What is needed> Everything from the line containing "El Express Generator crea" through the last line of the data below must be copied exactly, with no other lines included.

____________________

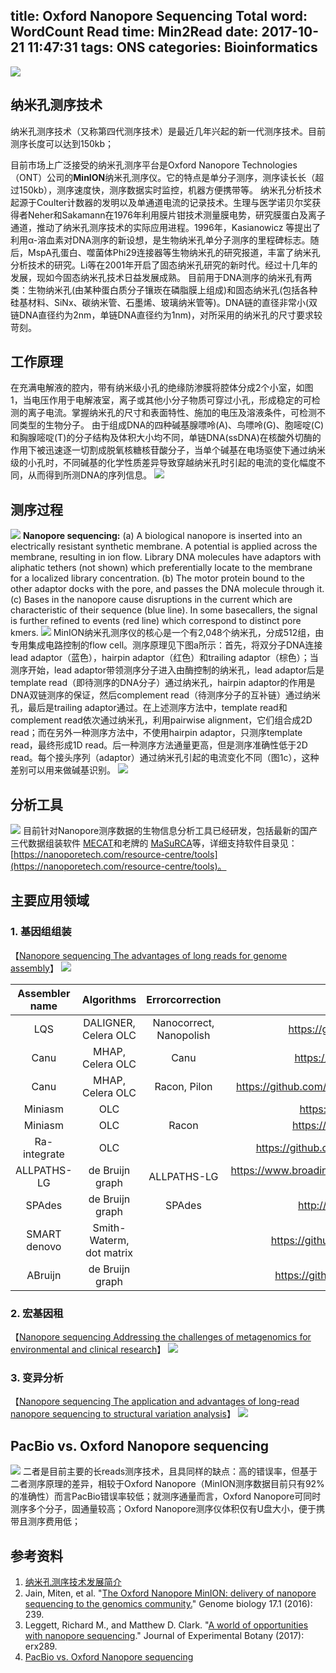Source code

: title: Oxford Nanopore Sequencing
Total word: WordCount
Read time: Min2Read
date: 2017-10-21 11:47:31
tags: ONS
categories: Bioinformatics
---
![](https://i.imgur.com/yN026ub.jpg)
## 纳米孔测序技术
纳米孔测序技术（又称第四代测序技术）是最近几年兴起的新一代测序技术。目前测序长度可以达到150kb；
<!--more-->
目前市场上广泛接受的纳米孔测序平台是Oxford Nanopore Technologies（ONT）公司的**MinION**纳米孔测序仪。它的特点是单分子测序，测序读长长（超过150kb），测序速度快，测序数据实时监控，机器方便携带等。
纳米孔分析技术起源于Coulter计数器的发明以及单通道电流的记录技术。生理与医学诺贝尔奖获得者Neher和Sakamann在1976年利用膜片钳技术测量膜电势，研究膜蛋白及离子通道，推动了纳米孔测序技术的实际应用进程。1996年，Kasianowicz 等提出了利用α-溶血素对DNA测序的新设想，是生物纳米孔单分子测序的里程碑标志。随后，MspA孔蛋白、噬菌体Phi29连接器等生物纳米孔的研究报道，丰富了纳米孔分析技术的研究。Li等在2001年开启了固态纳米孔研究的新时代。经过十几年的发展，现如今固态纳米孔技术日益发展成熟。
目前用于DNA测序的纳米孔有两类：生物纳米孔(由某种蛋白质分子镶崁在磷脂膜上组成)和固态纳米孔(包括各种硅基材料、SiNx、碳纳米管、石墨烯、玻璃纳米管等)。DNA链的直径非常小(双链DNA直径约为2nm，单链DNA直径约为1nm)，对所采用的纳米孔的尺寸要求较苛刻。
## 工作原理
在充满电解液的腔内，带有纳米级小孔的绝缘防渗膜将腔体分成2个小室，如图1，当电压作用于电解液室，离子或其他小分子物质可穿过小孔，形成稳定的可检测的离子电流。掌握纳米孔的尺寸和表面特性、施加的电压及溶液条件，可检测不同类型的生物分子。
由于组成DNA的四种碱基腺嘌呤(A)、鸟嘌呤(G)、胞嘧啶(C)和胸腺嘧啶(T)的分子结构及体积大小均不同，单链DNA(ssDNA)在核酸外切酶的作用下被迅速逐一切割成脱氧核糖核苷酸分子，当单个碱基在电场驱使下通过纳米级的小孔时，不同碱基的化学性质差异导致穿越纳米孔时引起的电流的变化幅度不同，从而得到所测DNA的序列信息。
![](https://i.imgur.com/jIBFldt.jpg)
## 测序过程
![](https://nanoporetech.com/sites/default/files/s3/sequencing-animated.gif)
**Nanopore sequencing:** (a) A biological nanopore is inserted into an electrically resistant synthetic membrane. A potential is applied across the membrane, resulting in ion flow. Library DNA molecules have adaptors with aliphatic tethers (not shown) which preferentially locate to the membrane for a localized library concentration. (b) The motor protein bound to the other adaptor docks with the pore, and passes the DNA molecule through it. (c) Bases in the nanopore cause disruptions in the current which are characteristic of their sequence (blue line). In some basecallers, the signal is further refined to events (red line) which correspond to distinct pore kmers.
![](https://i.imgur.com/KPXsxqL.jpg)
MinION纳米孔测序仪的核心是一个有2,048个纳米孔，分成512组，由专用集成电路控制的flow cell。测序原理见下图a所示：首先，将双分子DNA连接lead adaptor（蓝色），hairpin adaptor（红色）和trailing adaptor（棕色）；当测序开始，lead adaptor带领测序分子进入由酶控制的纳米孔，lead adaptor后是template read（即待测序的DNA分子）通过纳米孔，hairpin adaptor的作用是DNA双链测序的保证，然后complement read（待测序分子的互补链）通过纳米孔，最后是trailing adaptor通过。在上述测序方法中，template read和complement read依次通过纳米孔，利用pairwise alignment，它们组合成2D read；而在另外一种测序方法中，不使用hairpin adaptor，只测序template read，最终形成1D read。后一种测序方法通量更高，但是测序准确性低于2D read。每个接头序列（adaptor）通过纳米孔引起的电流变化不同（图1c），这种差别可以用来做碱基识别。
![](http://media.springernature.com/full/springer-static/image/art%3A10.1186%2Fs13059-016-1103-0/MediaObjects/13059_2016_1103_Fig1_HTML.gif)


## 分析工具
![](https://i.imgur.com/Uu7ZkbE.jpg)
目前针对Nanopore测序数据的生物信息分析工具已经研发，包括最新的国产三代数据组装软件 [MECAT](https://github.com/xiaochuanle/MECAT#S-installation "MECAT")和老牌的 [MaSuRCA](https://nanoporetech.com/resource-centre/tools/masurca-assembler-version-322-hybrid-ont-genome-assembly)等，详细支持软件目录见：[https://nanoporetech.com/resource-centre/tools](https://nanoporetech.com/resource-centre/tools)。
## 主要应用领域
### 1. 基因组组装
【[Nanopore sequencing The advantages of long reads for genome assembly](https://nanoporetech.com/sites/default/files/s3/white-papers/WGS_Assembly_white_paper.pdf?submissionGuid=40a7546b-9e51-42e7-bde9-b5ddef3c3512)】
![](https://i.imgur.com/oKux1MP.jpg)

| **Assembler name** |        Algorithms        |     Errorcorrection     |                   Link                   |    Reference     |
| :----------------: | :----------------------: | :---------------------: | :--------------------------------------: | :--------------: |
|        LQS         |  DALIGNER,  Celera OLC   | Nanocorrect, Nanopolish |    https://github.com/jts/nanopolish     |   Loman (2015)   |
|        Canu        |    MHAP,  Celera OLC     |          Canu           |      https://github.com/marbl/canu       |  Berlin (2015)   |
|        Canu        |    MHAP,  Celera OLC     |      Racon, Pilon       | https://github.com/nanoporetech/ont-assembly-polish |   nanoporetech   |
|      Miniasm       |           OLC            |                         |       https://github.com/lh3/minia       |    Li (2016)     |
|      Miniasm       |           OLC            |          Racon          |     https://github.com/isovic/racon      |   Vaser (2017)   |
|    Ra-integrate    |           OLC            |                         | https://github.com/mariokostelac/ra-integrate/ |   Sovic (2016)   |
|    ALLPATHS-LG     |     de Bruijn  graph     |       ALLPATHS-LG       | https://www.broadinstitute.org/software/allpathslg/blog/?page_id |  Gnerrea (2011)  |
|       SPAdes       |     de Bruijn  graph     |         SPAdes          |      http://bioinf.spbau.ru/spades       | Bankevich (2012) |
|   SMART  denovo    | Smith-Waterm, dot matrix |                         |  https://github.com/ruanjue/smartdenovo  |       Ruan       |
|      ABruijn       |     de Bruijn  graph     |                         |  https://github.com/fenderglass/ABruijn  |    Lin (2016)    |

### 2. 宏基因租
【[Nanopore sequencing Addressing the challenges of metagenomics for environmental and clinical research](https://nanoporetech.com/sites/default/files/s3/white-papers/Oxford%20Nanopore%20Whitepaper%20-%20Metagenomics.pdf?submissionGuid=ff7a5bd1-8ba8-4142-ac2f-04eccb967179)】
![](https://i.imgur.com/8inx1GT.jpg)
### 3. 变异分析
【[Nanopore sequencing The application and advantages of long-read nanopore sequencing to structural variation analysis](https://nanoporetech.com/sites/default/files/s3/white-papers/Structural%20variation_white%20paper_FINAL.pdf?submissionGuid=8204cc16-a9ef-4500-a760-34cbeedfe7ba)】
![](https://i.imgur.com/TOxo5KZ.jpg)
## PacBio vs. Oxford Nanopore sequencing
![](https://bloggenohub.files.wordpress.com/2017/06/capture8.png?w=630)
二者是目前主要的长reads测序技术，且具同样的缺点：高的错误率，但基于二者测序原理的差异，相较于Oxford Nanopore（MinION测序数据目前只有92%的准确性）而言PacBio错误率较低；就测序通量而言，Oxford Nanopore可同时测序多个分子，固通量较高；Oxford Nanopore测序仪体积仅有U盘大小，便于携带且测序费用低；
## 参考资料
1. [纳米孔测序技术发展简介](https://mp.weixin.qq.com/s?src=11&timestamp=1508549296&ver=465&signature=0y4wpL5tuyLTy1xzkKDUJ8ozdLqENTVjUlYC20oiQ6YR4Fl-1b8FhiDTVr0up8gG8ir8btY609skFiBdXw4tcRiuqavFORj6n8DnzDKsho7kxqOQy38t*1276Sc5Ygxr&new=1)
2. Jain, Miten, et al. "[The Oxford Nanopore MinION: delivery of nanopore sequencing to the genomics community.](https://genomebiology.biomedcentral.com/articles/10.1186/s13059-016-1103-0)" Genome biology 17.1 (2016): 239.
3. Leggett, Richard M., and Matthew D. Clark. "[A world of opportunities with nanopore sequencing](https://academic.oup.com/jxb/article-abstract/doi/10.1093/jxb/erx289/4093050/A-world-of-opportunities-with-nanopore-sequencing)." Journal of Experimental Botany (2017): erx289.
4. [PacBio vs. Oxford Nanopore sequencing](https://blog.genohub.com/2017/06/16/pacbio-vs-oxford-nanopore-sequencing/)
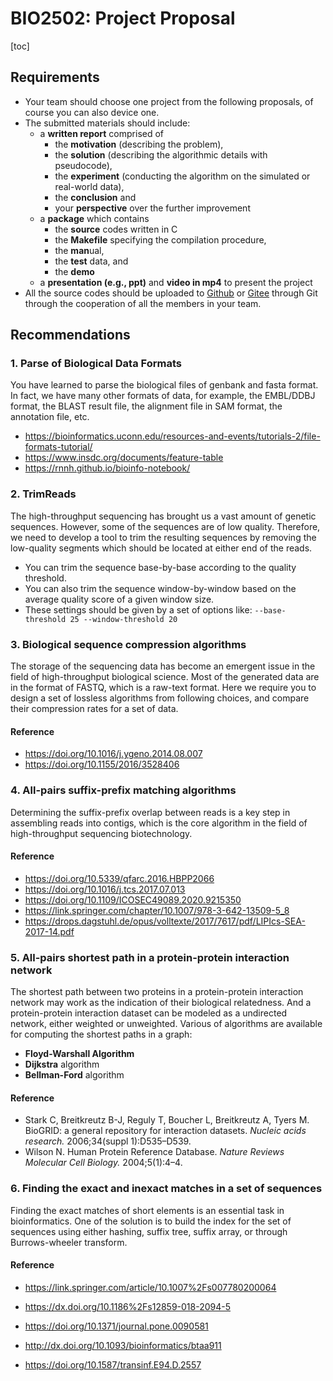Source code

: # BIO2502: Project Proposal

[toc]

## Requirements

- Your team should choose one project from the following proposals, of course you can also device one.
- The submitted materials should include:
  - a **written report** comprised of
    -  the **motivation** (describing the problem),
    - the **solution** (describing the algorithmic details with pseudocode),
    - the **experiment** (conducting the algorithm on the simulated or real-world data),
    - the **conclusion** and
    - your **perspective** over the further improvement
  - a **package** which contains
    - the **source** codes written in C
    - the **Makefile** specifying the compilation procedure,
    - the **man**ual,
    - the **test** data, and 
    - the **demo**
  - a **presentation (e.g., ppt)** and **video in mp4** to present the project
- All the source codes should be uploaded to [Github](https://github.com) or [Gitee](https://gitee.com/education) through Git through the cooperation of all the members in your team.



## Recommendations



### 1. Parse of Biological Data Formats

You have learned to parse the biological files of genbank and fasta format. In fact, we have many other formats of data, for example, the EMBL/DDBJ format, the BLAST result file, the alignment file in SAM format, the annotation file, etc.

- https://bioinformatics.uconn.edu/resources-and-events/tutorials-2/file-formats-tutorial/
- https://www.insdc.org/documents/feature-table
- https://rnnh.github.io/bioinfo-notebook/



### 2. TrimReads

The high-throughput sequencing has brought us a vast amount of genetic sequences. However, some of the sequences are of low quality. Therefore, we need to develop a tool to trim the resulting sequences by removing the low-quality segments which should be located at either end of the reads.

- You can trim the sequence base-by-base according to the quality threshold.
- You can also trim the sequence window-by-window based on the average quality score of a given window size.
- These settings should be given by a set of options like: `--base-threshold 25 --window-threshold 20` 



### 3. Biological sequence compression algorithms

The storage of the sequencing data has become an emergent issue in the field of high-throughput biological science. Most of the generated data are in the format of FASTQ, which is a raw-text format. Here we require you to design a set of lossless algorithms from following choices, and compare their compression rates for a set of data. 

#### Reference

- https://doi.org/10.1016/j.ygeno.2014.08.007
- https://doi.org/10.1155/2016/3528406



### 4. All-pairs suffix-prefix matching algorithms

Determining the suffix-prefix overlap between reads is a key step in assembling reads into contigs, which is the core algorithm in the field of high-throughput sequencing biotechnology.

#### Reference

- https://doi.org/10.5339/qfarc.2016.HBPP2066
- https://doi.org/10.1016/j.tcs.2017.07.013
- https://doi.org/10.1109/ICOSEC49089.2020.9215350
- https://link.springer.com/chapter/10.1007/978-3-642-13509-5_8
- https://drops.dagstuhl.de/opus/volltexte/2017/7617/pdf/LIPIcs-SEA-2017-14.pdf



### 5. All-pairs shortest path in a protein-protein interaction network

The shortest path between two proteins in a protein-protein interaction network may work as the indication of their biological relatedness. And a protein-protein interaction dataset can be modeled as a undirected network, either weighted or unweighted.  Various of algorithms are available for computing the shortest paths in a graph:

- **Floyd-Warshall Algorithm**
- **Dijkstra** algorithm
- **Bellman-Ford** algorithm

#### Reference

- Stark C, Breitkreutz B-J, Reguly T, Boucher L, Breitkreutz A, Tyers M. BioGRID: a general repository for interaction datasets. *Nucleic acids research.* 2006;34(suppl 1):D535–D539.
- Wilson N. Human Protein Reference Database. *Nature Reviews Molecular Cell Biology.* 2004;5(1):4–4.



### 6. Finding the exact and inexact matches in a set of sequences

Finding the exact matches of short elements is an essential task in bioinformatics. One of the solution is to build the index for the set of sequences using either hashing, suffix tree, suffix array, or through Burrows-wheeler transform.

#### Reference

- https://link.springer.com/article/10.1007%2Fs007780200064

- https://dx.doi.org/10.1186%2Fs12859-018-2094-5
- https://doi.org/10.1371/journal.pone.0090581
- http://dx.doi.org/10.1093/bioinformatics/btaa911
- https://doi.org/10.1587/transinf.E94.D.2557



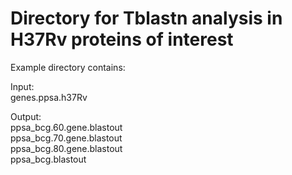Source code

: # Directory for Tblastn analysis in H37Rv proteins of interest 

Example directory contains:  

Input:  
    genes.ppsa.h37Rv  

Output:  
    ppsa_bcg.60.gene.blastout  
    ppsa_bcg.70.gene.blastout  
    ppsa_bcg.80.gene.blastout  
    ppsa_bcg.blastout  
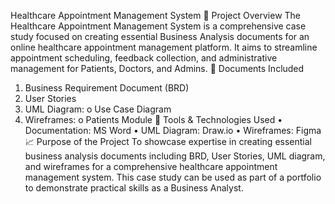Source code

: Healthcare Appointment Management System
📌 Project Overview
The Healthcare Appointment Management System is a comprehensive case study focused on creating essential Business Analysis documents for an online healthcare appointment management platform. It aims to streamline appointment scheduling, feedback collection, and administrative management for Patients, Doctors, and Admins.
📂 Documents Included
1.	Business Requirement Document (BRD)
3.	User Stories
4.	UML Diagram:
o	Use Case Diagram
5.	Wireframes:
o	Patients Module
📝 Tools & Technologies Used
•	Documentation: MS Word
•	UML Diagram: Draw.io
•	Wireframes: Figma
📈 Purpose of the Project
To showcase expertise in creating essential business analysis documents including BRD, User Stories, UML diagram, and wireframes for a comprehensive healthcare appointment management system. This case study can be used as part of a portfolio to demonstrate practical skills as a Business Analyst.


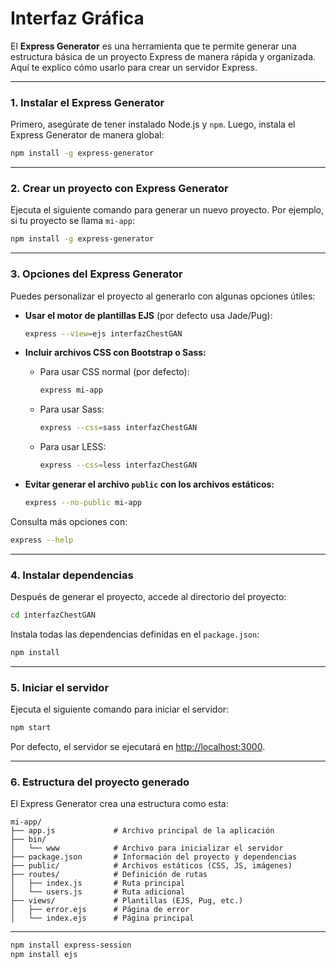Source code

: # Interfaz Gráfica 

El **Express Generator** es una herramienta que te permite generar una estructura básica de un proyecto Express de manera rápida y organizada. Aquí te explico cómo usarlo para crear un servidor Express.

---

### **1. Instalar el Express Generator**

Primero, asegúrate de tener instalado Node.js y `npm`. Luego, instala el Express Generator de manera global:

```bash
npm install -g express-generator
```

---

### **2. Crear un proyecto con Express Generator**

Ejecuta el siguiente comando para generar un nuevo proyecto. Por ejemplo, si tu proyecto se llama `mi-app`:

```bash
npm install -g express-generator
```

---

### **3. Opciones del Express Generator**

Puedes personalizar el proyecto al generarlo con algunas opciones útiles:

- **Usar el motor de plantillas EJS** (por defecto usa Jade/Pug):  
  ```bash
  express --view=ejs interfazChestGAN
  ```

- **Incluir archivos CSS con Bootstrap o Sass:**  
  - Para usar CSS normal (por defecto):  
    ```bash
    express mi-app
    ```
  - Para usar Sass:  
    ```bash
    express --css=sass interfazChestGAN
    ```
  - Para usar LESS:  
    ```bash
    express --css=less interfazChestGAN
    ```

- **Evitar generar el archivo `public` con los archivos estáticos:**  
  ```bash
  express --no-public mi-app
  ```

Consulta más opciones con:
```bash
express --help
```

---

### **4. Instalar dependencias**

Después de generar el proyecto, accede al directorio del proyecto:

```bash
cd interfazChestGAN
```

Instala todas las dependencias definidas en el `package.json`:

```bash
npm install
```

---

### **5. Iniciar el servidor**

Ejecuta el siguiente comando para iniciar el servidor:

```bash
npm start
```

Por defecto, el servidor se ejecutará en [http://localhost:3000](http://localhost:3000).

---

### **6. Estructura del proyecto generado**

El Express Generator crea una estructura como esta:

```
mi-app/
├── app.js             # Archivo principal de la aplicación
├── bin/
│   └── www            # Archivo para inicializar el servidor
├── package.json       # Información del proyecto y dependencias
├── public/            # Archivos estáticos (CSS, JS, imágenes)
├── routes/            # Definición de rutas
│   ├── index.js       # Ruta principal
│   └── users.js       # Ruta adicional
├── views/             # Plantillas (EJS, Pug, etc.)
│   ├── error.ejs      # Página de error
│   └── index.ejs      # Página principal
```

---
```bash
npm install express-session
npm install ejs
```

____________________

Answer to the exercise>
El Express Generator crea una estructura como esta:

```
mi-app/
├── app.js             # Archivo principal de la aplicación
├── bin/
│   └── www            # Archivo para inicializar el servidor
├── package.json       # Información del proyecto y dependencias
├── public/            # Archivos estáticos (CSS, JS, imágenes)
├── routes/            # Definición de rutas
│   ├── index.js       # Ruta principal
│   └── users.js       # Ruta adicional
├── views/             # Plantillas (EJS, Pug, etc.)
│   ├── error.ejs      # Página de error
│   └── index.ejs      # Página principal
```

---
```bash
npm install express-session
npm install ejs
```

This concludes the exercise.